As I mentioned in my final edit, the reason that I am not able to get higher bandwidth using round-robin bonding when the switch has Link Aggregation Groups set is that switch Link Aggregation Groups do not do round-robin striping of packets on a single TCP connection, whereas the linux bonding does. This is mentioned in the kernel.org docs:

https://www.kernel.org/doc/Documentation/networking/bonding.txt

12.1.1 MT Bonding Mode Selection for Single Switch Topology

This configuration is the easiest to set up and to understand, although you will have to decide which bonding mode best suits your needs. The trade offs for each mode are detailed below:

balance-rr: This mode is the only mode that will permit a single TCP/IP connection to stripe traffic across multiple interfaces. It is therefore the only mode that will allow a single TCP/IP stream to utilize more than one interface's worth of throughput. This comes at a cost, however: the striping generally results in peer systems receiving packets out of order, causing TCP/IP's congestion control system to kick in, often by retransmitting segments.

It is possible to adjust TCP/IP's congestion limits by altering the net.ipv4.tcp_reordering sysctl parameter. The usual default value is 3. But keep in mind TCP stack is able to automatically increase this when it detects reorders.

Note that the fraction of packets that will be delivered out of order is highly variable, and is unlikely to be zero. The level of reordering depends upon a variety of factors, including the networking interfaces, the switch, and the topology of the configuration. Speaking in general terms, higher speed network cards produce more reordering (due to factors such as packet coalescing), and a "many to many" topology will reorder at a higher rate than a "many slow to one fast" configuration.

Many switches do not support any modes that stripe traffic (instead choosing a port based upon IP or MAC level addresses); for those devices, traffic for a particular connection flowing through the switch to a balance-rr bond will not utilize greater than one interface's worth of bandwidth.

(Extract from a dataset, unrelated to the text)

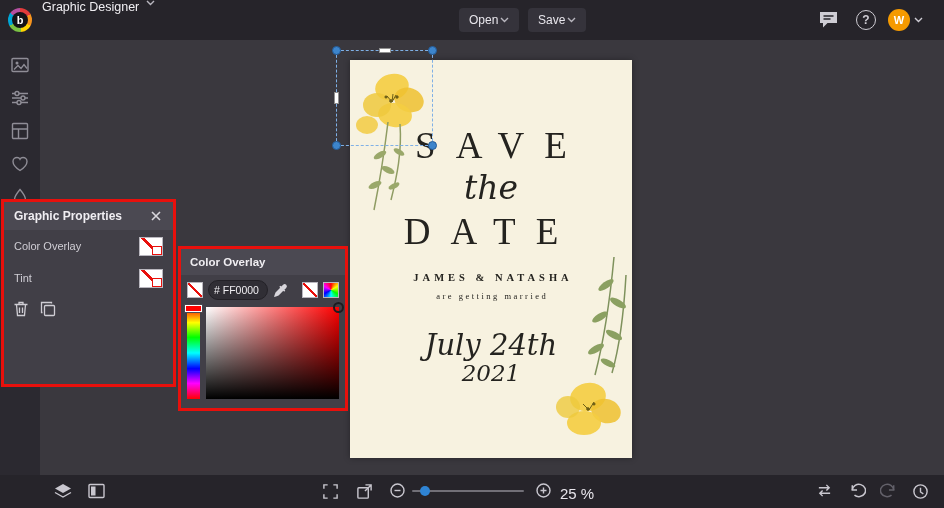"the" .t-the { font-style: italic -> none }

If you are utilizing protocols other than TCP/IP, UDP for example, and your application can tolerate out of order delivery, then this mode can allow for single stream datagram performance that scales near linearly as interfaces are added to the bond.

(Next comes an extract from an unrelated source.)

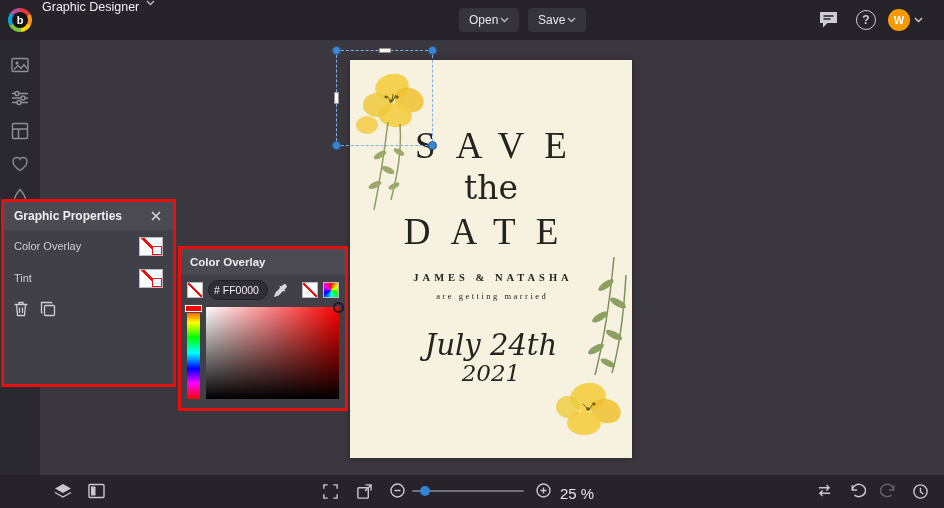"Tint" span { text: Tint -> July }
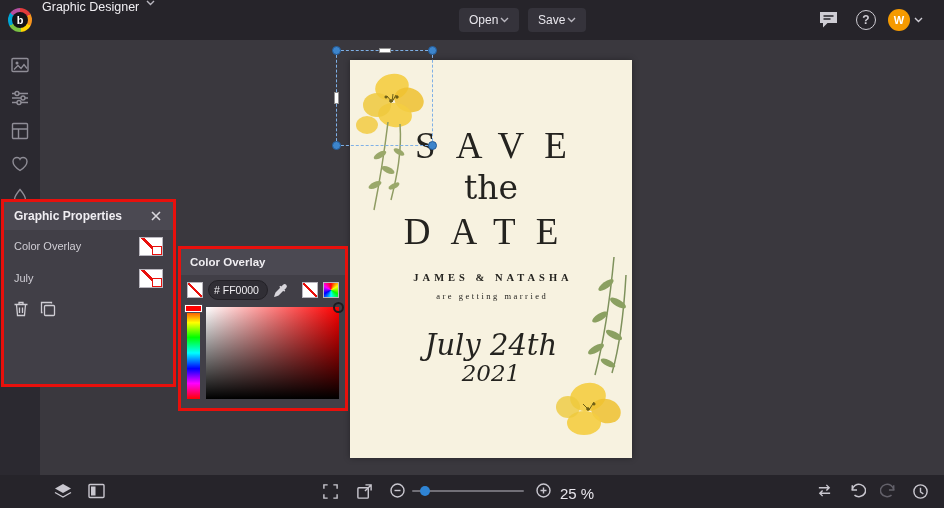"Options" span.options-btn { html: none -> <span> <span>Options</span> <svg> <path></path> </svg> </span> }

This mode requires the switch to have the appropriate ports configured for "etherchannel" or "trunking."

The last note about having ports configured for "trunking" is odd, since when I make the ports in a LAG, all outgoing Tx from the switch go down a single port. Removing the LAG makes it send and receive half and half on each port, but results in many resends, I assume due to out-of-order packets. However, I still get an increase in bandwidth.